UW-Madison at the center: The University of Wisconsin–Madison is the alliance’s founding university partner, and it was UW-Madison that announced the new alliance on May 15, following the inaugural Great Lakes Fusion Energy Summit organized at the university to coincide with Fusion Energy Week.
The May 6 summit included research displays; tours of labs and experiments; social events; and a chance to share information about the fusion industry timeline, technologies, supply chain opportunities, and workforce development.
The UW–Madison campus was where two member companies—Realta Fusion and Shine Technologies—got their start. A third fusion company, Type One Energy (formerly of Madison and now headquartered in Knoxville, Tenn.) was also spun out of the university.

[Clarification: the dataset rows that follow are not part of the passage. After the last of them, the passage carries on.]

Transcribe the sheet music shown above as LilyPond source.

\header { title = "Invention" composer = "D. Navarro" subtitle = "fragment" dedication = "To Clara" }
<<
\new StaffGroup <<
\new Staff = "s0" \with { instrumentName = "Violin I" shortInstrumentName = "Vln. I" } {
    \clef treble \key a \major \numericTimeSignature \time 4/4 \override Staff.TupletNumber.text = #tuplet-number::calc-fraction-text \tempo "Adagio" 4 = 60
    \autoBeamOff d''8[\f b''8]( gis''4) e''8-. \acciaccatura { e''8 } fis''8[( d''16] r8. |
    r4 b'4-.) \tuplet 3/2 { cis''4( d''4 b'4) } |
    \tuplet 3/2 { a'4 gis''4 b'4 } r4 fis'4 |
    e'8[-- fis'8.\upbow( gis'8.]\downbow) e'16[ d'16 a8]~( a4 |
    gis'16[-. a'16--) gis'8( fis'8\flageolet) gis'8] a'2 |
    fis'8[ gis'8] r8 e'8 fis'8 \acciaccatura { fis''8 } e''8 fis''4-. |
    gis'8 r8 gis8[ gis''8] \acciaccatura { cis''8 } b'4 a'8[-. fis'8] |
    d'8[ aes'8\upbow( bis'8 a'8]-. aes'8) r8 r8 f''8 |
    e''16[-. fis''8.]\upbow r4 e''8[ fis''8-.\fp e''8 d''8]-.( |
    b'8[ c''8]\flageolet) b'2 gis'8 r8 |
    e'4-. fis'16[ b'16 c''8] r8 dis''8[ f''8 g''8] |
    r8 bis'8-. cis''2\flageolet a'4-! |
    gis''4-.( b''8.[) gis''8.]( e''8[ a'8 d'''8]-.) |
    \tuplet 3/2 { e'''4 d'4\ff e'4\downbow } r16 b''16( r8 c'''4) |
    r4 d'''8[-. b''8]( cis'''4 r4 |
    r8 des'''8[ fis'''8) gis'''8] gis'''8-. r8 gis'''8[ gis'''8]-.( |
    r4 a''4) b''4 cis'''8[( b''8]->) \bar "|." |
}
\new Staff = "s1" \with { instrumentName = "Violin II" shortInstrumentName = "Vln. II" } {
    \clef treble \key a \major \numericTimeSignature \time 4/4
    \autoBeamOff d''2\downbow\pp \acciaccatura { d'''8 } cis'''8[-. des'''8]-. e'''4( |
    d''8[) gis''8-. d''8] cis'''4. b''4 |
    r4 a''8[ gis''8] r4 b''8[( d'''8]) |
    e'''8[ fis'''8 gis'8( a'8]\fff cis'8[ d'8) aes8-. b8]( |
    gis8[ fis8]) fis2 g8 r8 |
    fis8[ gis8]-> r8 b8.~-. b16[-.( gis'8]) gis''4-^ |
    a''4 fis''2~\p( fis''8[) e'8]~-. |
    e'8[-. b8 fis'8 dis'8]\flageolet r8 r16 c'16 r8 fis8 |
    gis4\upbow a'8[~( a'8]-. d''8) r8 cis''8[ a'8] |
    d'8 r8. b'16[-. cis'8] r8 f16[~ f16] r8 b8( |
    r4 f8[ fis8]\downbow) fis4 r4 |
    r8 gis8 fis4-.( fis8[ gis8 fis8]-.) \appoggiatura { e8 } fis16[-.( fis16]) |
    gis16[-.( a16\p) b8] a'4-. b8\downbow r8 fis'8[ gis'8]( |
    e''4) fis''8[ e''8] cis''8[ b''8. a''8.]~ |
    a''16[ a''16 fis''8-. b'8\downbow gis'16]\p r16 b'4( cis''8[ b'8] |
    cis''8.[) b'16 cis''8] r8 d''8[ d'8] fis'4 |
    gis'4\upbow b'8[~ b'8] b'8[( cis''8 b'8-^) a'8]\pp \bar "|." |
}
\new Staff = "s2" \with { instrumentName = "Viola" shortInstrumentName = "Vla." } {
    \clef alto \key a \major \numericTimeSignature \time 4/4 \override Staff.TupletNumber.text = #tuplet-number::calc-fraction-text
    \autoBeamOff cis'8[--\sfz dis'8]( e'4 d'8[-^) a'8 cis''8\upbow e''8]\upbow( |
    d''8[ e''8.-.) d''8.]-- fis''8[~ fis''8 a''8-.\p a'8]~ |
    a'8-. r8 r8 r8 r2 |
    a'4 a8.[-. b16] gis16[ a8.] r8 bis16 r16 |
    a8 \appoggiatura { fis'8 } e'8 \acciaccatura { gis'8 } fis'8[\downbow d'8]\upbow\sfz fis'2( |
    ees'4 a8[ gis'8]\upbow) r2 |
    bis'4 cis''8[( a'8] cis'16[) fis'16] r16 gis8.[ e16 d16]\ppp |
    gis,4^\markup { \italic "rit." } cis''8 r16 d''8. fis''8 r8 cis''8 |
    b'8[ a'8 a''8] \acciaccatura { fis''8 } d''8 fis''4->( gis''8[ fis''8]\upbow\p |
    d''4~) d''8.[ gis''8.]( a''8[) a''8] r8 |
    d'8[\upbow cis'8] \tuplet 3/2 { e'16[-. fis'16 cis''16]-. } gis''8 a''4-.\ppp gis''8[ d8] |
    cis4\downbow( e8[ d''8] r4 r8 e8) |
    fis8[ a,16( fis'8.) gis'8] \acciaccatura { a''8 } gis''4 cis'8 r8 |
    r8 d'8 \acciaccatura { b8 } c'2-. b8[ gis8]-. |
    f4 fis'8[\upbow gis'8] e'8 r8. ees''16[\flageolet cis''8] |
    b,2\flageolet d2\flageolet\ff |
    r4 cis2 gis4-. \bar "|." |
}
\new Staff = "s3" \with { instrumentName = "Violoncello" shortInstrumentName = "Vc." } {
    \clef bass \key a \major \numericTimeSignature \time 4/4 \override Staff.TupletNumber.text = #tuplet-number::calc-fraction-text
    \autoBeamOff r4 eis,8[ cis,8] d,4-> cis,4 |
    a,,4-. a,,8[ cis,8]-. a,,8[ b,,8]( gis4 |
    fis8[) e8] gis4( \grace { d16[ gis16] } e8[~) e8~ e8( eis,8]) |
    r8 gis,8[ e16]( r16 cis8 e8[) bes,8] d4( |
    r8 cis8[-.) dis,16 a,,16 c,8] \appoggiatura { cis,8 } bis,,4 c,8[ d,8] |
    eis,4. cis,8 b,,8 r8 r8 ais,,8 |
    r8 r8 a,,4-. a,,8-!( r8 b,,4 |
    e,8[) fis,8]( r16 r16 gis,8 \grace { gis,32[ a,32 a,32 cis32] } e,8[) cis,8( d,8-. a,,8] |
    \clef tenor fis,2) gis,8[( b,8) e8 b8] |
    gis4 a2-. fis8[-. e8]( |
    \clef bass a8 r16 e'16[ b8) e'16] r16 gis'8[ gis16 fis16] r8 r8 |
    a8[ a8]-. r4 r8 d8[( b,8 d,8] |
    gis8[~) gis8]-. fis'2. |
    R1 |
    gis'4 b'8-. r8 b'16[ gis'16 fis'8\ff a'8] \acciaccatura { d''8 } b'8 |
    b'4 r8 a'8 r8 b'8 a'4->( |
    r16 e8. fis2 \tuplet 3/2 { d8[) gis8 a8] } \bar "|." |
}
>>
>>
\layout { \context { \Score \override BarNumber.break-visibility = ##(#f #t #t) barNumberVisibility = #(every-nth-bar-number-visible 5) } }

Other members: In addition to Realta and Shine, the following are also organizing members of the Great Lakes Fusion Energy Alliance:
- Fusion Fuel Cycles, a joint venture between Kyoto Fusioneering and Canadian Nuclear Laboratories based in Ontario that is working on fusion fuel cycle technologies and plans to bring the world’s first commercially relevant tritium fuel cycle test facility on line in 2026.
- Paragon D&E, a Grand Rapids, Mich., manufacturer specializing in design and build capabilities for tooling.
- Strohwig Industries, a contract manufacturer providing engineering, machining, and assembly services located in Richfield, Wis.
- Tokamak Energy, a fusion company based in Oxford, England, that is developing fusion energy technology using a compact spherical tokamak design.
5 Lakes Institute: The Milwaukee, Wis.–based 5 Lakes Institute will coordinate the Great Lakes Fusion Energy Alliance.
The 5 Lakes Institute was founded in 2007 as a network to drive and amplify “diverse and inclusive tech-enabled GDP growth in the Midwest and Great Lakes region.” It counts among the region’s assets a robust electrical grid, a pipeline of skilled trades and engineering talent, decades of experience operating large-scale energy facilities, and supply chains, built to support the automotive, nuclear, and aerospace sectors.
“[This] powerful group of forward-leaning companies and university researchers will form an engineering core to drive the region’s fusion energy economy in coming years,” says John Byrnes, chair of the 5 Lakes Institute, which also issued a press release May 6.
CEOs speak: “The Great Lakes region led the development of the massive automobile manufacturing industry in the 20th century,” says Kieran Furlong, CEO of Realta Fusion. “We can use that deep manufacturing heritage to lead the massive manufacturing industry of the 21st century: fusion energy power plants.”
“This alliance is exactly the kind of cross-sector effort that helps bridge lab innovation to grid-scale reality,” said Ian Castillo, co-CEO of FFC. “Early collaboration like this will underpin the partnerships needed to build the durable supply chains and knowledge networks fusion will rely on as it moves toward deployment.”